Task data:
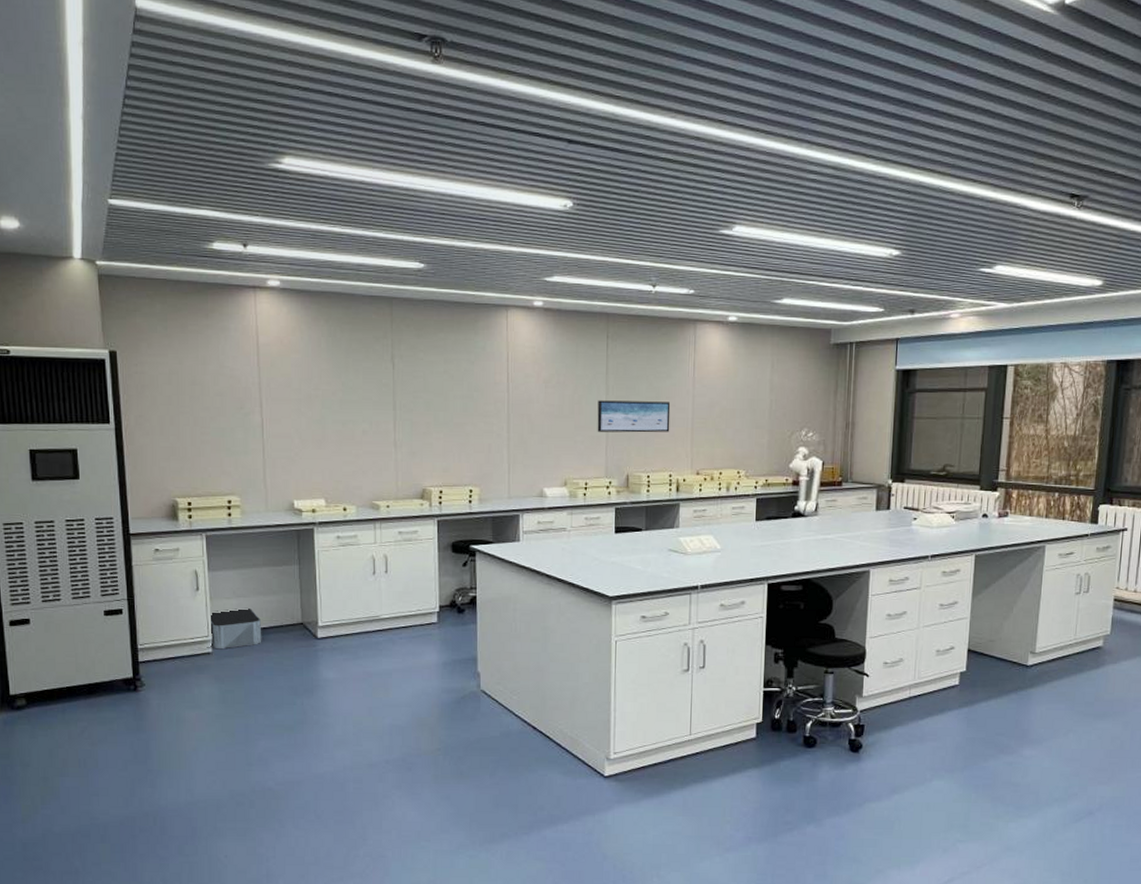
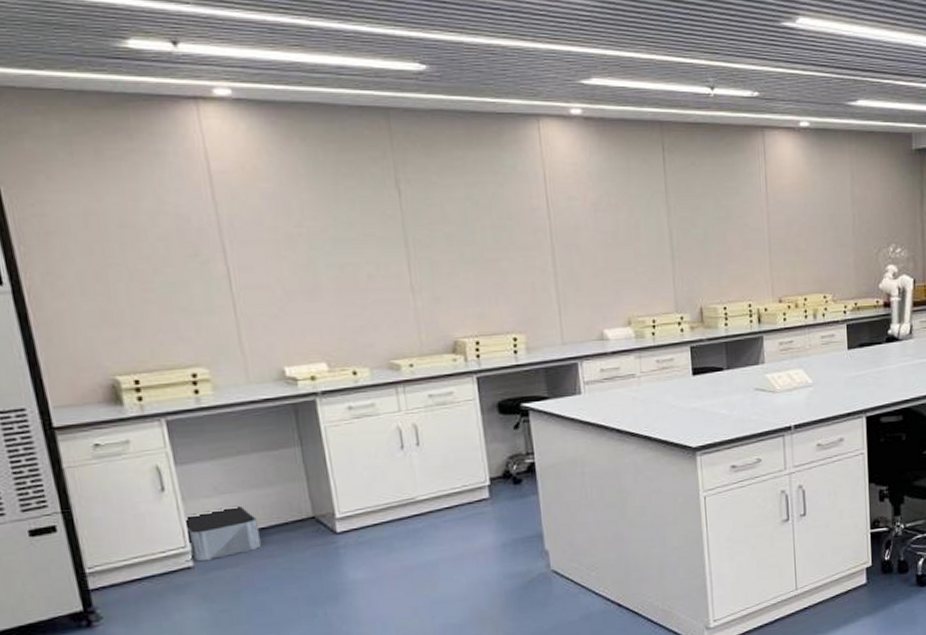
wall art: present [597,400,671,433] -> none [658,222,745,260]

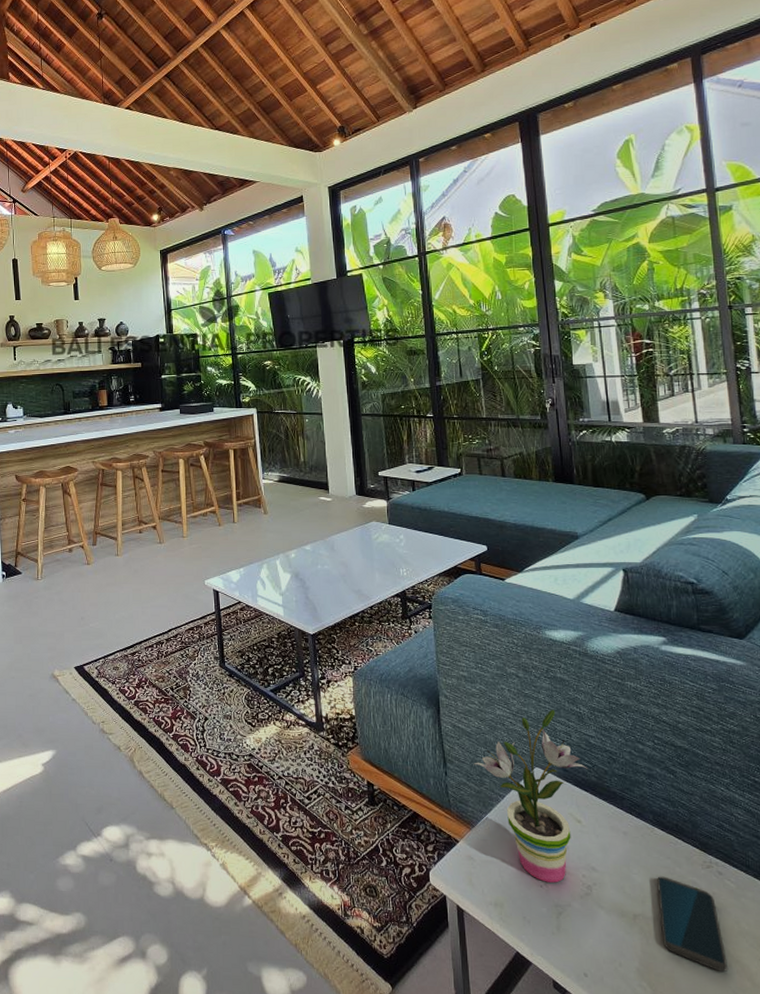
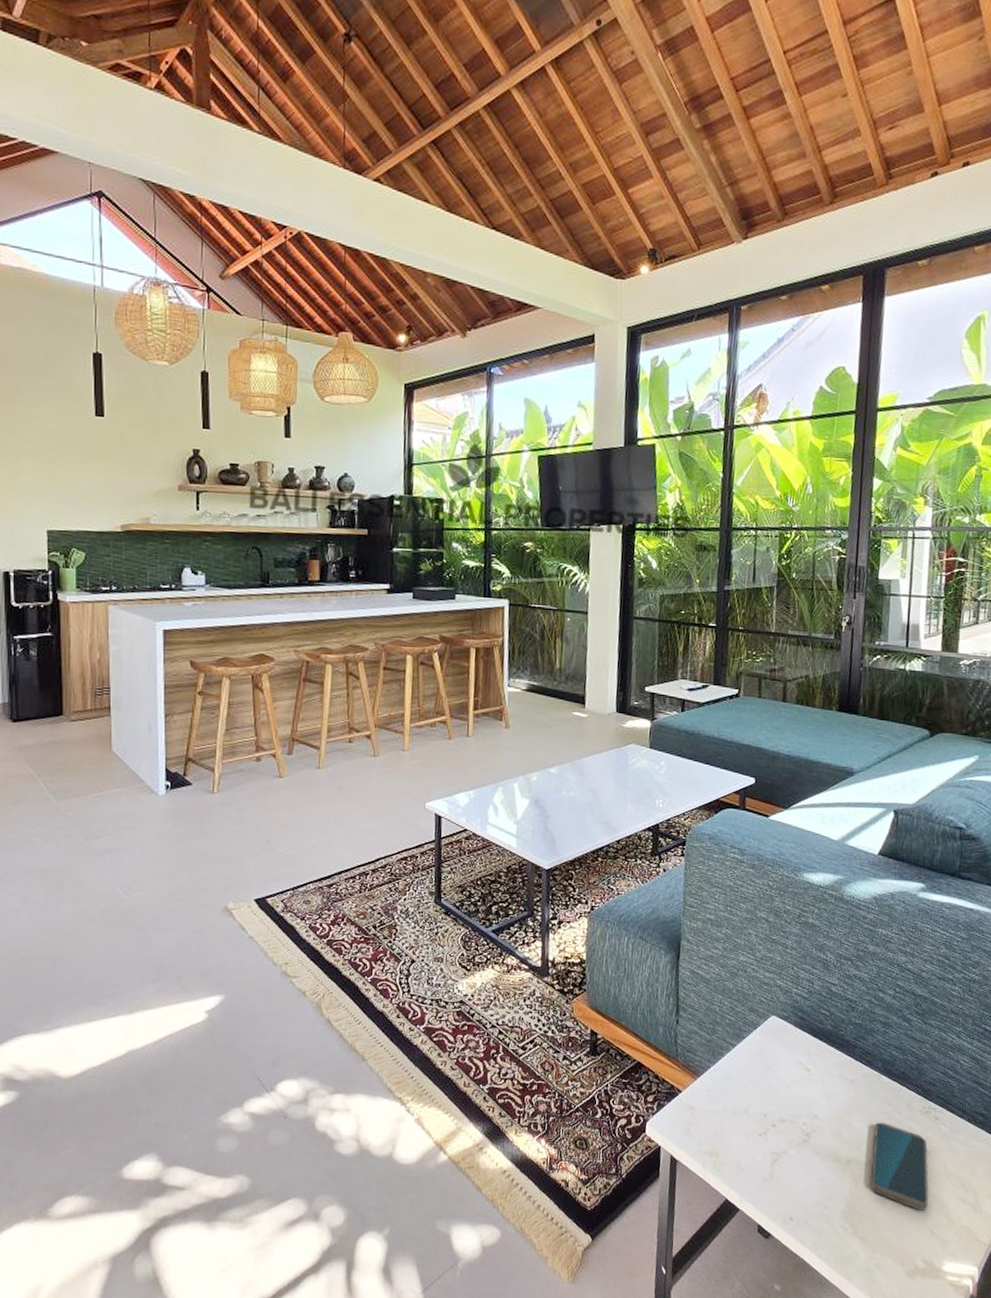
potted plant: present [474,709,589,883] -> none [708,956,826,1131]

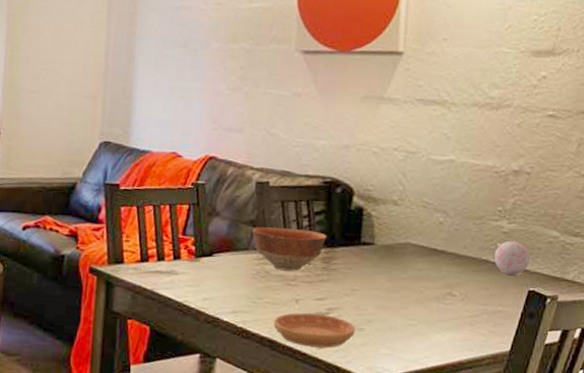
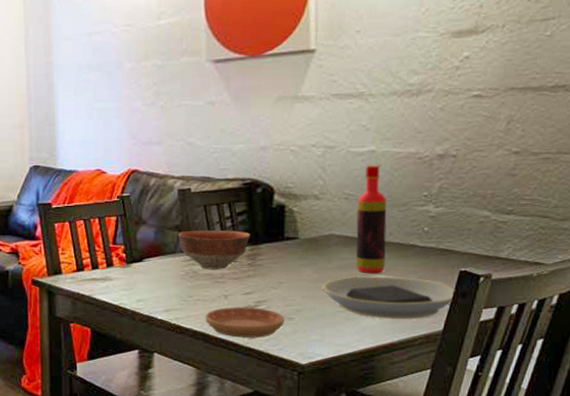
plate: none [395,288,522,337] -> present [322,276,454,318]
bottle: none [430,174,463,288] -> present [355,164,387,274]
decorative ball: present [494,240,530,275] -> none [421,224,460,257]

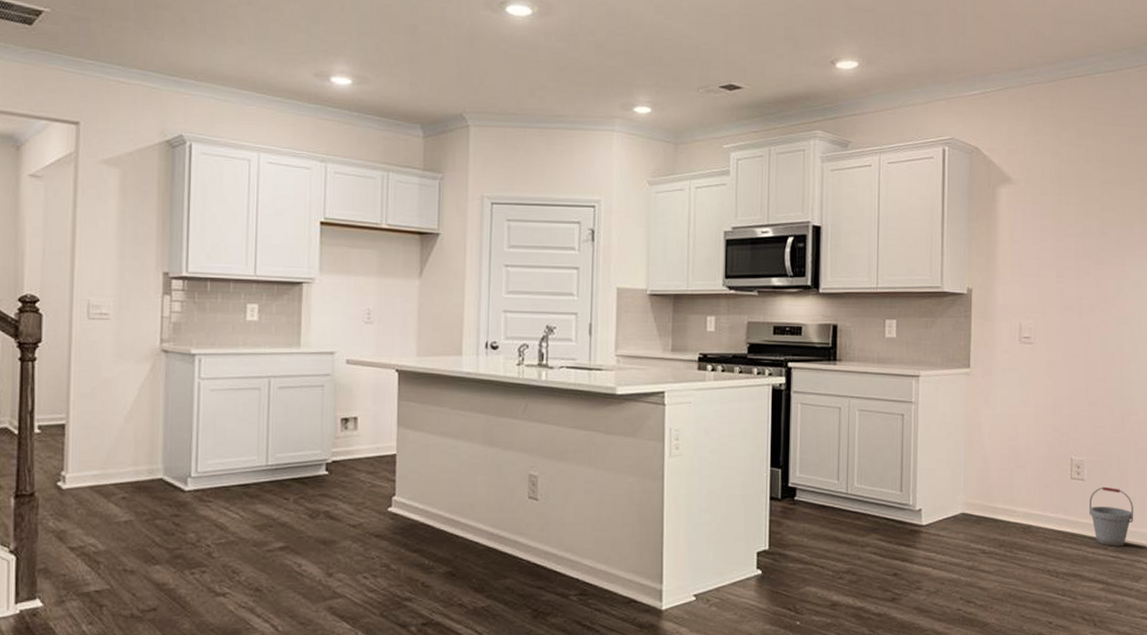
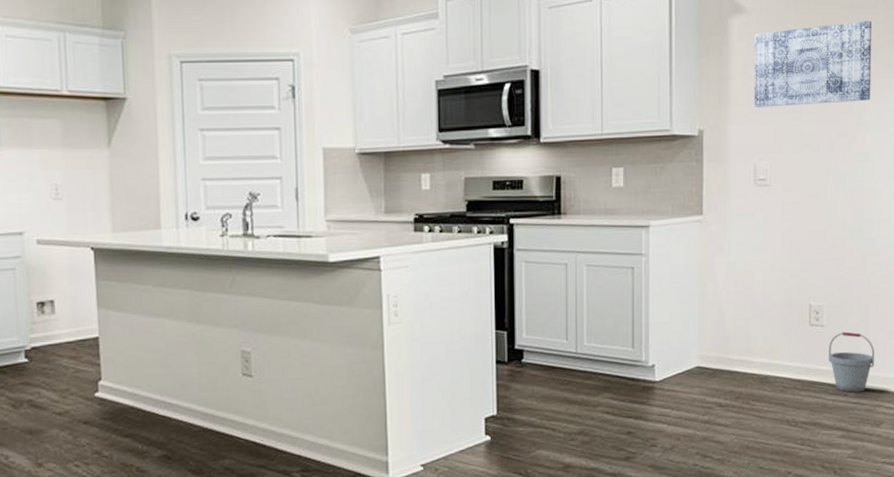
wall art: none [1019,195,1131,271] -> present [753,21,872,107]

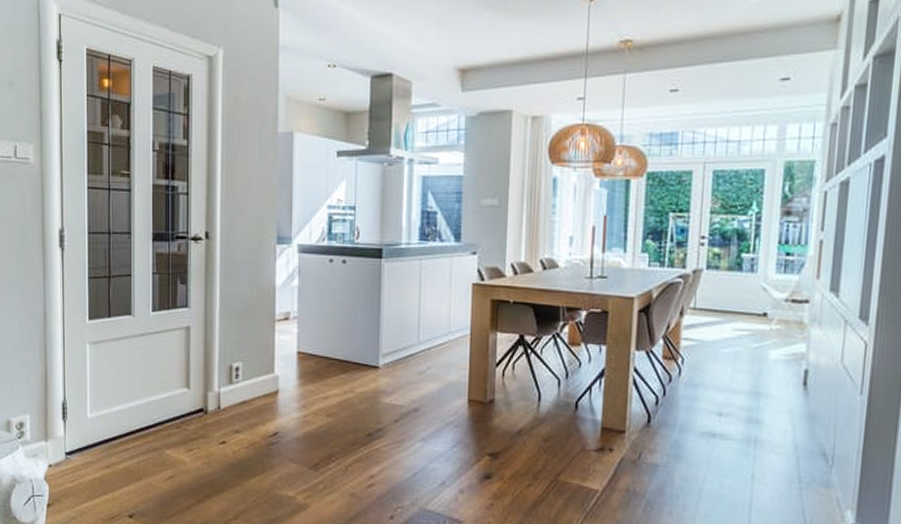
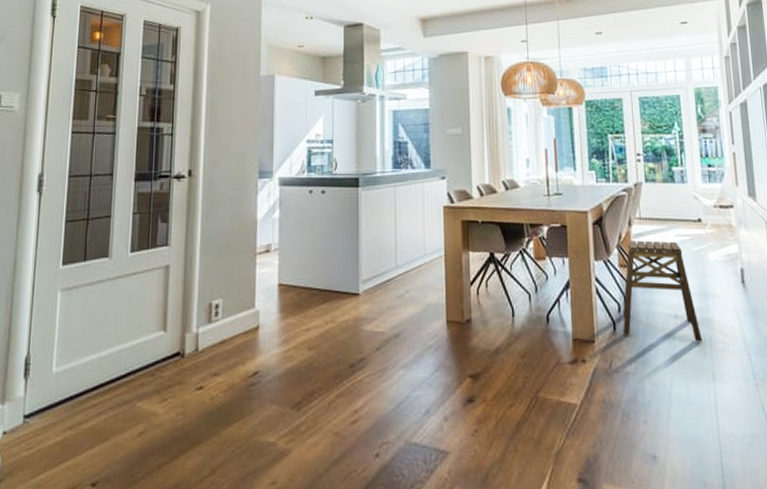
stool: none [658,332,747,441] -> present [622,240,703,342]

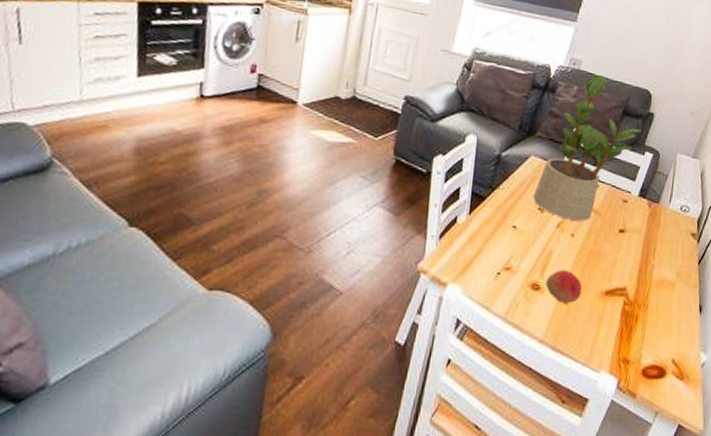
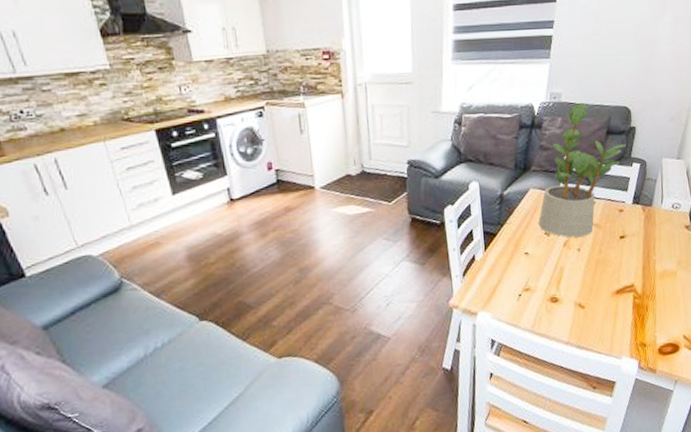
fruit: present [546,269,582,303] -> none [562,280,595,308]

What you have to do:
Could you state how many lines in the listing include the string "wall"? Only the number is wanted.

Output below:
2